[[ Provided information open ]]
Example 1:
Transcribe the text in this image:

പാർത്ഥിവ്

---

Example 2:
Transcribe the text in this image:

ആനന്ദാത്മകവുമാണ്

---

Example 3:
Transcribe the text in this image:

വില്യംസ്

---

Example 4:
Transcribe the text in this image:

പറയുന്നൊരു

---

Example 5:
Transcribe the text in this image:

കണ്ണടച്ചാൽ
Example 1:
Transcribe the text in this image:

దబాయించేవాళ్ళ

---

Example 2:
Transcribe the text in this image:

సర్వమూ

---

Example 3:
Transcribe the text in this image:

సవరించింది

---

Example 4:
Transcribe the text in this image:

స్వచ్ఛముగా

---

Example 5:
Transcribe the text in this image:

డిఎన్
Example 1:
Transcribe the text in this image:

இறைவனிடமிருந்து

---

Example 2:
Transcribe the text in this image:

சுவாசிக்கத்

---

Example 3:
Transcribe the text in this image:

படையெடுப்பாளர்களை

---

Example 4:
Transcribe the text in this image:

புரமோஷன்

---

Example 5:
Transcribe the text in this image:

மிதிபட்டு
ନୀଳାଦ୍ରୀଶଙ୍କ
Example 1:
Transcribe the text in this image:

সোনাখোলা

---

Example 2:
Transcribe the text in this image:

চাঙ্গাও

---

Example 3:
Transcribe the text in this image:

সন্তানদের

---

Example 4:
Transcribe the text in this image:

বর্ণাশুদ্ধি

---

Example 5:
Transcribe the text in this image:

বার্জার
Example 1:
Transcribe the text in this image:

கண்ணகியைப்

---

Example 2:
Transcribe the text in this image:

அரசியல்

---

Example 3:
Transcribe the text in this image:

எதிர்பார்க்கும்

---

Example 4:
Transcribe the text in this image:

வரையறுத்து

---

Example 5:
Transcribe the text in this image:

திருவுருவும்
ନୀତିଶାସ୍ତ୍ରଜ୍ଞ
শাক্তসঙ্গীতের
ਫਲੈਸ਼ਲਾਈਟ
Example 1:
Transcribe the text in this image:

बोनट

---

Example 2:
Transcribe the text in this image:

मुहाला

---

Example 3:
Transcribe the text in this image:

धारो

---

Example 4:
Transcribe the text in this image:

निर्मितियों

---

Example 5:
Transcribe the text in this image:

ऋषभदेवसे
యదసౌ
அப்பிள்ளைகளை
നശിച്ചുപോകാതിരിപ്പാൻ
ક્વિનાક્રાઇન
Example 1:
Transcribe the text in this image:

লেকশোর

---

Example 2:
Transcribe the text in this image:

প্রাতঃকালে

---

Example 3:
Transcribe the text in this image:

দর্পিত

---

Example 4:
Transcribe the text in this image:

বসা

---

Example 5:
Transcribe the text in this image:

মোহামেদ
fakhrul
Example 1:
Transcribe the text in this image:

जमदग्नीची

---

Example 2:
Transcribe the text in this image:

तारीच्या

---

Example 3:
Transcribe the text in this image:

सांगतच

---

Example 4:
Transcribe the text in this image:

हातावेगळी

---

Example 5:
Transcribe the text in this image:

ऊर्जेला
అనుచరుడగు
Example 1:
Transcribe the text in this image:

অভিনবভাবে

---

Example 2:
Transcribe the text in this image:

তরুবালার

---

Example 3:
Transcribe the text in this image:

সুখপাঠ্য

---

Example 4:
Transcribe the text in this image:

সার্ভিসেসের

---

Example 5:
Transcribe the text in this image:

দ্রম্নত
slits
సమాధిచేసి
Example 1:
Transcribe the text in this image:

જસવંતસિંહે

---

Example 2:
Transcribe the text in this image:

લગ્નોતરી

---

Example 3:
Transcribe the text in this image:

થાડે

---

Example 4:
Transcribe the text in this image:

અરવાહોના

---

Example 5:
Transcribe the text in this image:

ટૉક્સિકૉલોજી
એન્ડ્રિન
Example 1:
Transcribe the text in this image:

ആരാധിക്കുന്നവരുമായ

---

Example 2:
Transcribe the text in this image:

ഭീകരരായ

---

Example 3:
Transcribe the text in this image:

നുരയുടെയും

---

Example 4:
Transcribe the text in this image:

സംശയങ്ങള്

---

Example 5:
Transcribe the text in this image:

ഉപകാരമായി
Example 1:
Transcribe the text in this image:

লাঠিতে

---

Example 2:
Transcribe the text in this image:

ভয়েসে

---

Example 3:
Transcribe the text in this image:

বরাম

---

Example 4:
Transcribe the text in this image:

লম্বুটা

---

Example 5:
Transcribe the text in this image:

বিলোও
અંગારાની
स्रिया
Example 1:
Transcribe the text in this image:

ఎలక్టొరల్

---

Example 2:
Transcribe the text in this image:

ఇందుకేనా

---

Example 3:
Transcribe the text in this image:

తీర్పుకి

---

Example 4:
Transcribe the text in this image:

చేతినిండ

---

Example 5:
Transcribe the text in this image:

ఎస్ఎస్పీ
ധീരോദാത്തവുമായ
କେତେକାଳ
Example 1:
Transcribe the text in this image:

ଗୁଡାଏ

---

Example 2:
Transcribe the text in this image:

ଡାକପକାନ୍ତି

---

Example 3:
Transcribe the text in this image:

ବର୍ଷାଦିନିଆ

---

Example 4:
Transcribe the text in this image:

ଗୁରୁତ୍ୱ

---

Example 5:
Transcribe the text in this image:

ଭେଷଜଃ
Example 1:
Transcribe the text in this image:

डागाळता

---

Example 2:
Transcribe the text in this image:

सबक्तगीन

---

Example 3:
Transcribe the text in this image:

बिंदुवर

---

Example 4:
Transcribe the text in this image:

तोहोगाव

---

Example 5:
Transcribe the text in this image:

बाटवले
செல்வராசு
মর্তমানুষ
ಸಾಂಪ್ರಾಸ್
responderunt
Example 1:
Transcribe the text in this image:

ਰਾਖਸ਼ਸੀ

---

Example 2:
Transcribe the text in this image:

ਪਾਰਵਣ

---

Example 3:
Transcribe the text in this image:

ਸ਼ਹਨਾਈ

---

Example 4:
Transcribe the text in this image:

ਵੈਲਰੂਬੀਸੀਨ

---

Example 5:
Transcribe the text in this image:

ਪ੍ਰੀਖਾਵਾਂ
[[ Provided information closed ]]
■ What is being asked ■
Once you have read the data, reproduce all of it exactly.

■ Response box ■
Example 1:
Transcribe the text in this image:

പാർത്ഥിവ്

---

Example 2:
Transcribe the text in this image:

ആനന്ദാത്മകവുമാണ്

---

Example 3:
Transcribe the text in this image:

വില്യംസ്

---

Example 4:
Transcribe the text in this image:

പറയുന്നൊരു

---

Example 5:
Transcribe the text in this image:

കണ്ണടച്ചാൽ
Example 1:
Transcribe the text in this image:

దబాయించేవాళ్ళ

---

Example 2:
Transcribe the text in this image:

సర్వమూ

---

Example 3:
Transcribe the text in this image:

సవరించింది

---

Example 4:
Transcribe the text in this image:

స్వచ్ఛముగా

---

Example 5:
Transcribe the text in this image:

డిఎన్
Example 1:
Transcribe the text in this image:

இறைவனிடமிருந்து

---

Example 2:
Transcribe the text in this image:

சுவாசிக்கத்

---

Example 3:
Transcribe the text in this image:

படையெடுப்பாளர்களை

---

Example 4:
Transcribe the text in this image:

புரமோஷன்

---

Example 5:
Transcribe the text in this image:

மிதிபட்டு
ନୀଳାଦ୍ରୀଶଙ୍କ
Example 1:
Transcribe the text in this image:

সোনাখোলা

---

Example 2:
Transcribe the text in this image:

চাঙ্গাও

---

Example 3:
Transcribe the text in this image:

সন্তানদের

---

Example 4:
Transcribe the text in this image:

বর্ণাশুদ্ধি

---

Example 5:
Transcribe the text in this image:

বার্জার
Example 1:
Transcribe the text in this image:

கண்ணகியைப்

---

Example 2:
Transcribe the text in this image:

அரசியல்

---

Example 3:
Transcribe the text in this image:

எதிர்பார்க்கும்

---

Example 4:
Transcribe the text in this image:

வரையறுத்து

---

Example 5:
Transcribe the text in this image:

திருவுருவும்
ନୀତିଶାସ୍ତ୍ରଜ୍ଞ
শাক্তসঙ্গীতের
ਫਲੈਸ਼ਲਾਈਟ
Example 1:
Transcribe the text in this image:

बोनट

---

Example 2:
Transcribe the text in this image:

मुहाला

---

Example 3:
Transcribe the text in this image:

धारो

---

Example 4:
Transcribe the text in this image:

निर्मितियों

---

Example 5:
Transcribe the text in this image:

ऋषभदेवसे
యదసౌ
அப்பிள்ளைகளை
നശിച്ചുപോകാതിരിപ്പാൻ
ક્વિનાક્રાઇન
Example 1:
Transcribe the text in this image:

লেকশোর

---

Example 2:
Transcribe the text in this image:

প্রাতঃকালে

---

Example 3:
Transcribe the text in this image:

দর্পিত

---

Example 4:
Transcribe the text in this image:

বসা

---

Example 5:
Transcribe the text in this image:

মোহামেদ
fakhrul
Example 1:
Transcribe the text in this image:

जमदग्नीची

---

Example 2:
Transcribe the text in this image:

तारीच्या

---

Example 3:
Transcribe the text in this image:

सांगतच

---

Example 4:
Transcribe the text in this image:

हातावेगळी

---

Example 5:
Transcribe the text in this image:

ऊर्जेला
అనుచరుడగు
Example 1:
Transcribe the text in this image:

অভিনবভাবে

---

Example 2:
Transcribe the text in this image:

তরুবালার

---

Example 3:
Transcribe the text in this image:

সুখপাঠ্য

---

Example 4:
Transcribe the text in this image:

সার্ভিসেসের

---

Example 5:
Transcribe the text in this image:

দ্রম্নত
slits
సమాధిచేసి
Example 1:
Transcribe the text in this image:

જસવંતસિંહે

---

Example 2:
Transcribe the text in this image:

લગ્નોતરી

---

Example 3:
Transcribe the text in this image:

થાડે

---

Example 4:
Transcribe the text in this image:

અરવાહોના

---

Example 5:
Transcribe the text in this image:

ટૉક્સિકૉલોજી
એન્ડ્રિન
Example 1:
Transcribe the text in this image:

ആരാധിക്കുന്നവരുമായ

---

Example 2:
Transcribe the text in this image:

ഭീകരരായ

---

Example 3:
Transcribe the text in this image:

നുരയുടെയും

---

Example 4:
Transcribe the text in this image:

സംശയങ്ങള്

---

Example 5:
Transcribe the text in this image:

ഉപകാരമായി
Example 1:
Transcribe the text in this image:

লাঠিতে

---

Example 2:
Transcribe the text in this image:

ভয়েসে

---

Example 3:
Transcribe the text in this image:

বরাম

---

Example 4:
Transcribe the text in this image:

লম্বুটা

---

Example 5:
Transcribe the text in this image:

বিলোও
અંગારાની
स्रिया
Example 1:
Transcribe the text in this image:

ఎలక్టొరల్

---

Example 2:
Transcribe the text in this image:

ఇందుకేనా

---

Example 3:
Transcribe the text in this image:

తీర్పుకి

---

Example 4:
Transcribe the text in this image:

చేతినిండ

---

Example 5:
Transcribe the text in this image:

ఎస్ఎస్పీ
ധീരോദാത്തവുമായ
କେତେକାଳ
Example 1:
Transcribe the text in this image:

ଗୁଡାଏ

---

Example 2:
Transcribe the text in this image:

ଡାକପକାନ୍ତି

---

Example 3:
Transcribe the text in this image:

ବର୍ଷାଦିନିଆ

---

Example 4:
Transcribe the text in this image:

ଗୁରୁତ୍ୱ

---

Example 5:
Transcribe the text in this image:

ଭେଷଜଃ
Example 1:
Transcribe the text in this image:

डागाळता

---

Example 2:
Transcribe the text in this image:

सबक्तगीन

---

Example 3:
Transcribe the text in this image:

बिंदुवर

---

Example 4:
Transcribe the text in this image:

तोहोगाव

---

Example 5:
Transcribe the text in this image:

बाटवले
செல்வராசு
মর্তমানুষ
ಸಾಂಪ್ರಾಸ್
responderunt
Example 1:
Transcribe the text in this image:

ਰਾਖਸ਼ਸੀ

---

Example 2:
Transcribe the text in this image:

ਪਾਰਵਣ

---

Example 3:
Transcribe the text in this image:

ਸ਼ਹਨਾਈ

---

Example 4:
Transcribe the text in this image:

ਵੈਲਰੂਬੀਸੀਨ

---

Example 5:
Transcribe the text in this image:

ਪ੍ਰੀਖਾਵਾਂ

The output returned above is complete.